Modric, Kranjcar ve Rakitic gibi ilerleyen yıllar için bolca güzel futbol vaat eden yeteneklerden oluşan nitelikli bir nesille sahne alan Hırvatlar, hevesli bir hücum futbolu ile temkinli robot Almanların önünde lider oldular ve biz “güzel futbol severler” i futbolun geleceğine dair biraz daha umutlandırdılar. Löw’ün, sahada ne yaptığını kendi de pek bilmeyen Gomez’de ısrarı, Avusturya’nın bol kıvılcımlı fakat acemi futbolu, Polonya’nın yine bir büyük turnuvayı kubbede hoş bir seda bırakmaksızın terk etmesi B grubunun diğer dikkat çekici unsurları idi.
Ölüm grubunda hasletlerini yukarıda bir bir sıraladığımız Portakallar, bol paslı kolektif total futbolları ile rakiplerini grubun adına uygun bir biçimde öldürdüler. Gerçi yaşlılık ve doygunluk sendromu yetmezmiş gibi bir de uzun süredir Domenech zede olan bir başka anti futbol takımı Fransa’nın ve yine Piturca’nın durdurmayı önceleyen futbolu ile bekleneni vermekten çok uzak olan Romanya’nın öldürülmeye dahi ihtiyacı yoktu desek yeridir
D grubunda ise gittiği her milli takıma önce futbol olarak sınıf, daha sonra büyük turnuvalarda tur atlatan mucizelerin adamı Hiddink’in Rusya’sı, anti-futbol devrinin kapandığını acı bir tecrübe ile öğrenen Yunanistan’ı ve eski gücünden hayli uzak görünen İsveç’i saf dışı bıraktı ve Villa-Torres ikilisinin yanısıra süper pasörlerden oluşan (Iniesta-Fabregas-Xavi) orta sahası ile can yakan İspanya’nın arkasına takılarak çeyrek finalist oldu. Böylece D grubu da tıpkı diğer gruplar gibi güzel futbolun dönüşünü, makineleşmiş renksiz robotların yavan mücadelesini “günümüz futbolu” diye yutturan ön libero severlerin ezberlerinin nihayet bozulacağı günlerin yaklaşmakta olduğunu biz “güzel futbol severler” e müjdeledi.

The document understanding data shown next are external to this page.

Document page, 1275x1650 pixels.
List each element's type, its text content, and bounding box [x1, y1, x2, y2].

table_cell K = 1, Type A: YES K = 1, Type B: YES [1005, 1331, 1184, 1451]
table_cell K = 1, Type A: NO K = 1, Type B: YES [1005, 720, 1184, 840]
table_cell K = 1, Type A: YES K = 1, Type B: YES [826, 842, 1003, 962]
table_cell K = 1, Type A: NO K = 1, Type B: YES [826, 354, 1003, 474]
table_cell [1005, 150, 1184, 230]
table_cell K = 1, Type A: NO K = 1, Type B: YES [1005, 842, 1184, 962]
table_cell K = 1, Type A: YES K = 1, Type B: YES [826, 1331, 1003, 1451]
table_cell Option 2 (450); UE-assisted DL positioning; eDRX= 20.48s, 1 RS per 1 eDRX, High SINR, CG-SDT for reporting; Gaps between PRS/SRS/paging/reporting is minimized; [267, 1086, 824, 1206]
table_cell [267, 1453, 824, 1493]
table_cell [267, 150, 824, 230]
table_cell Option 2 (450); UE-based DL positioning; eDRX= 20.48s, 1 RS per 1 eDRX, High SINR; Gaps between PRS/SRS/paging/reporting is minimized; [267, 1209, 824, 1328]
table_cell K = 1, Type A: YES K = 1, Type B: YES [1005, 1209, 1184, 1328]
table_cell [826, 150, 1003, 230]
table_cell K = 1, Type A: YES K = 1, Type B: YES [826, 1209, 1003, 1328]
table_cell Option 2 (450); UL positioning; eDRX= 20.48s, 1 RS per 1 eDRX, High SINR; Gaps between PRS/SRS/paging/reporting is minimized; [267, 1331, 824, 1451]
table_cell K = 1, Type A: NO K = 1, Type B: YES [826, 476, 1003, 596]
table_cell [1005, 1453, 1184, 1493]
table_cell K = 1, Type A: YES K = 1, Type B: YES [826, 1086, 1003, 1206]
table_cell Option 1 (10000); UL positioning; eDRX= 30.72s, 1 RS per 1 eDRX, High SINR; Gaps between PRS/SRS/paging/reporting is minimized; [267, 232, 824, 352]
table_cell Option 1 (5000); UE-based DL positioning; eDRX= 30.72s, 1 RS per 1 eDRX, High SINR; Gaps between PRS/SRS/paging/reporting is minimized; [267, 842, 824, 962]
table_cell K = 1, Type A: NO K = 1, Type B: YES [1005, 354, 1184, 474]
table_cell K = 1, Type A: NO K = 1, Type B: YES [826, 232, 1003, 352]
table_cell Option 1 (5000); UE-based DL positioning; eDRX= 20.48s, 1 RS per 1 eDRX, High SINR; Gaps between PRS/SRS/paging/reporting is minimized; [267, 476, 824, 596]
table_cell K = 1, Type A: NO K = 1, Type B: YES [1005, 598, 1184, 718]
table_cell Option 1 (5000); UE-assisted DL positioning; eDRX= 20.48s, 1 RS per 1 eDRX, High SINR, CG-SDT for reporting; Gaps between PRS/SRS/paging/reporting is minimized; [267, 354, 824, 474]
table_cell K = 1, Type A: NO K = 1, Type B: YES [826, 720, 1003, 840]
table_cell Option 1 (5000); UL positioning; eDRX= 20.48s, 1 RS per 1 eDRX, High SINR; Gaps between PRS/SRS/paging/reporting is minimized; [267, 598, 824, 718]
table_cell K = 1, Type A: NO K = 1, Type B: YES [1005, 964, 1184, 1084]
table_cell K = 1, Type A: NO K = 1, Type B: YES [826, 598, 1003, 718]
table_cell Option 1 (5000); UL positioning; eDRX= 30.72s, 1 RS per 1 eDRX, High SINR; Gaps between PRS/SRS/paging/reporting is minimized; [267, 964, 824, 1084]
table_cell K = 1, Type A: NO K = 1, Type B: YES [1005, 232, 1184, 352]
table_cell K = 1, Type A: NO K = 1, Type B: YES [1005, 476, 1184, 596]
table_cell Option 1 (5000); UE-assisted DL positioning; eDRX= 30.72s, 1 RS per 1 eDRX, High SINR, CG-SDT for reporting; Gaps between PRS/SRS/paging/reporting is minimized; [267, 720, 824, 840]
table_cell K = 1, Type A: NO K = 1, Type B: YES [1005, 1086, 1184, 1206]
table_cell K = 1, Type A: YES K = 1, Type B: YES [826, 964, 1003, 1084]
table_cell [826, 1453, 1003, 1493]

Uzun lafın kısası şu ana değin tam bir karnaval havasında geçen Euro 2008, daha ilk turu ile uzun süredir yavanlaşma ve tek düzeleşme trendinden muzdarip olan futbolun, yeniden müritlerini statlara koşturacak muhteşem bir dönüşe hazırlandığının habercisi oldu ve biz “güzel futbol severlerin” kalbini şimdiden kazandı.